**Assigned task A**
In the text on serum proteome profiles in cats with chronic enteropathies, which protein showed a more than 50-fold increase in abundance in cats with CE compared to healthy cats?
**Assigned task B**
From the text on serum proteome profiles in cats with chronic enteropathies, write out the part that opens with the words containing "Serum proteome profiles" and closes with "examined in cats.".
**Assigned task C**
Extend the text on serum proteome profiles in cats with chronic enteropathies, starting after its last sentence.

**Document extract**
__________
Serum proteome profiles in cats with chronic enteropathies

Abstract

Background: Serum protein biomarkers are used to diagnose, monitor treatment response, and to differentiate various forms of chronic enteropathies (CE) in humans. The utility of liquid biopsy proteomic approaches has not been examined in cats.

Hypothesis/objectives: To explore the serum proteome in cats to identify markers differentiating healthy cats from cats with CE.

Animals: Ten cats with CE with signs of gastrointestinal disease of at least 3 weeks duration, and biopsy-confirmed diagnoses, with or without treatment and 19 healthy cats were included.

Methods: Cross-sectional, multicenter, exploratory study with cases recruited from 3 veterinary hospitals between May 2019 and November 2020. Serum samples were analyzed and evaluated using mass spectrometry-based proteomic techniques.

Results: Twenty-six proteins were significantly (P < .02, ≥5-fold change in abundance) differentially expressed between cats with CE and controls. Thrombospondin-1 (THBS1) was identified with >50-fold increase in abundance in cats with CE (P < 0.001) compared to healthy cats.

Conclusions and clinical importance: Damage to the gut lining released marker proteins of chronic inflammation that were detectable in serum samples of cats. This early-stage exploratory study strongly supports THBS1 as a candidate biomarker for chronic inflammatory enteropathy in cats.

Keywords: alimentary small cell lymphoma; biomarkers; chronic enteropathies; low-grade alimentary lymphoma; proteins; proteomics.

FIGURE 1

Volcano plot showing abundance graph of log 2‐fold change CE in reference to controls (CE/C) with statistical significance (Fisher's exact test) set to P < .02. X axis represents upregulated (>0) and downregulated protein (<0) abundance of cats with CE in reference to controls.

FIGURE 2

(A) Molecular functions of ≥|2| fold increased protein in abundance and significance in cats with chronic enteropathies (CE) compared to controls. (B) Biological process of ≥|2| fold increased protein in abundance and significance in cats with CE compared to controls. (C) Differences in pathways between cats with CE and controls by significance and ≥|2| fold change with gene analysis.
__________
**Source data**

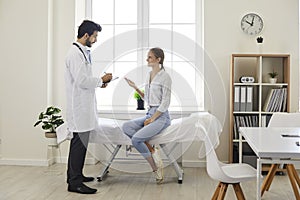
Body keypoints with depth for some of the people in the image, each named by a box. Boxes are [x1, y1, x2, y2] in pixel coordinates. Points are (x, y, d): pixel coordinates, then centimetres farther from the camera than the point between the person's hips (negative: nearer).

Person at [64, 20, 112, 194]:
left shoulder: (82, 52, 16)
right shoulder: (75, 53, -15)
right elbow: (81, 81, -22)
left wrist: (99, 82, 11)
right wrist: (101, 80, -10)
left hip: (83, 105, 11)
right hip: (79, 106, -11)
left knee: (79, 141, 17)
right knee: (80, 142, -7)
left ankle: (74, 175, 30)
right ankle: (75, 183, 1)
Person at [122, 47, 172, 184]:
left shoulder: (165, 77, -10)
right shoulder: (148, 75, 14)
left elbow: (165, 103, -13)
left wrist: (152, 119, -15)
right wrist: (135, 88, 10)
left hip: (161, 116, -8)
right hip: (150, 113, 8)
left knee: (136, 139, -23)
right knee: (126, 126, -17)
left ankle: (156, 169, -6)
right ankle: (152, 151, -12)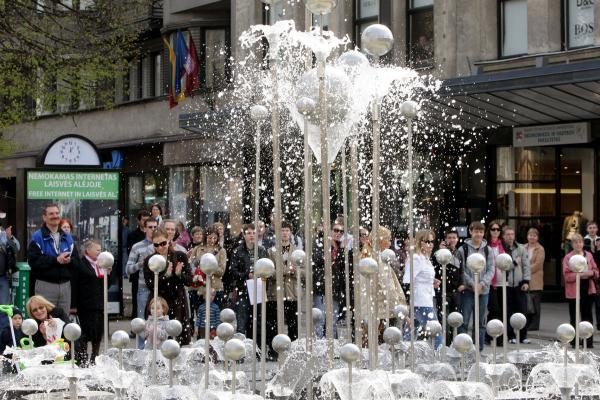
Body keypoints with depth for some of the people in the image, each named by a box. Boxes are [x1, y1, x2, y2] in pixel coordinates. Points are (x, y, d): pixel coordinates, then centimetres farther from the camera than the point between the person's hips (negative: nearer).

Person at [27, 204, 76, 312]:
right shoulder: (37, 237, -2)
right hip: (45, 285, -5)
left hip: (65, 285, 5)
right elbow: (33, 260, -14)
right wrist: (56, 260, -17)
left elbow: (76, 260, 11)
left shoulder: (67, 237, 16)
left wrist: (69, 260, -12)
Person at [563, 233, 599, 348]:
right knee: (574, 317, 3)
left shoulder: (588, 255, 8)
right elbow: (567, 275, -12)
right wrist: (580, 274, -23)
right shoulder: (568, 258, -4)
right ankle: (574, 342, 11)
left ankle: (588, 341, 9)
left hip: (588, 290, 3)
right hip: (574, 291, -3)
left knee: (587, 316, 5)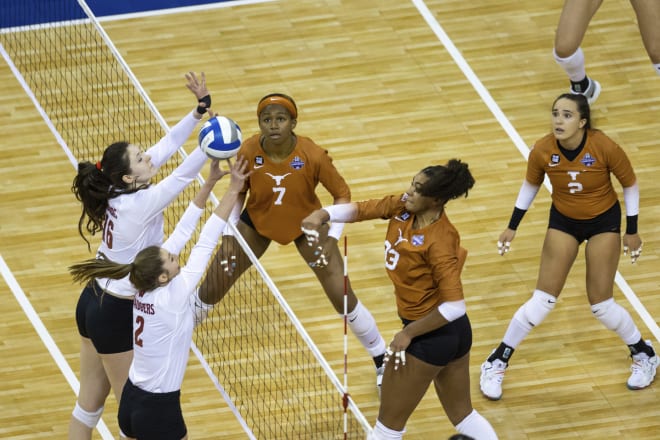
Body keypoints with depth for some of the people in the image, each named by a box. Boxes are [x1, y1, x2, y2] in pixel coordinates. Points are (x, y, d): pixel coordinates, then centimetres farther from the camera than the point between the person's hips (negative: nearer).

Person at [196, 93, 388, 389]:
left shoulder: (313, 156, -31)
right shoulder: (248, 153, -26)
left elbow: (342, 195, -15)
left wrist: (331, 239, -21)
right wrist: (228, 236, -13)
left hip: (307, 225, -1)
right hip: (257, 223, 1)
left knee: (343, 297, -6)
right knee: (210, 291, 0)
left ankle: (381, 360, 16)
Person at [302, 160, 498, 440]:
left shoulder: (439, 241, -28)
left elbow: (454, 306, -29)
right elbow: (361, 209, -3)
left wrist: (409, 333, -22)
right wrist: (322, 215, -22)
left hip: (431, 336, -9)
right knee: (462, 415, 23)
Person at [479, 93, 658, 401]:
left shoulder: (604, 147, -28)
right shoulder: (543, 150, -22)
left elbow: (630, 184, -11)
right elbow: (531, 185, 0)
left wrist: (632, 231, -5)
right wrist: (512, 227, 4)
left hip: (603, 221, -2)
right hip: (563, 222, 2)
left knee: (601, 305, -3)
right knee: (542, 301, -4)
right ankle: (496, 364, 11)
__________
**Task answer A**
Thrombospondin-1 (THBS1)

**Task answer B**
Serum proteome profiles in cats with chronic enteropathies

Abstract

Background: Serum protein biomarkers are used to diagnose, monitor treatment response, and to differentiate various forms of chronic enteropathies (CE) in humans. The utility of liquid biopsy proteomic approaches has not been examined in cats.

**Task answer C**
FIGURE 3

Protein‐protein interaction network for differentially expressed proteins between cats with chronic enteropathies and controls shows 2 distinct clusters (red and green) representing the involvement of the (a) extracellular matrix (ECM) and (b) altered coagulation, lipid regulation in the inflammatory state. ACTB, actin; APOA1, apolipoprotein A1; APOB, apolipoprotein B; APOC3, apolipoprotein C3; APOE, apolipoprotein E; CLU, clusterin; CPAMD8, C3 and PZP‐like alpha‐2‐macroglobulin domain containing protein 8; F5, coagulation factor V; F9, coagulation factor IX; FGB, fibrinogen beta chain; FN1, fibronectin; GSN, gelsolin; HBB, hemoglobin subunit beta; HPX, hemopexin; ITIH2, inter alpha trypsin inhibitor heavy chain H2; ITIH3, inter alpha trypsin inhibitor heavy chain H3; LCAT, phosphatidylcholine‐sterol acyltransferase; LCP1, plastin 2; PFN1, profilin 1; PON1, serum paraoxonase/arylesterase 1; SERPINC1, antithrombin‐III; SERPIND1, heparin cofactor 2; SERPINF2, alpha‐2‐antiplasmin; TAGLN2, transgelin‐2; THBS1, thrombospondin 1; TPM4, tropomyosin alpha‐4 chain; TTR, transthyretin; VCL, vinculin.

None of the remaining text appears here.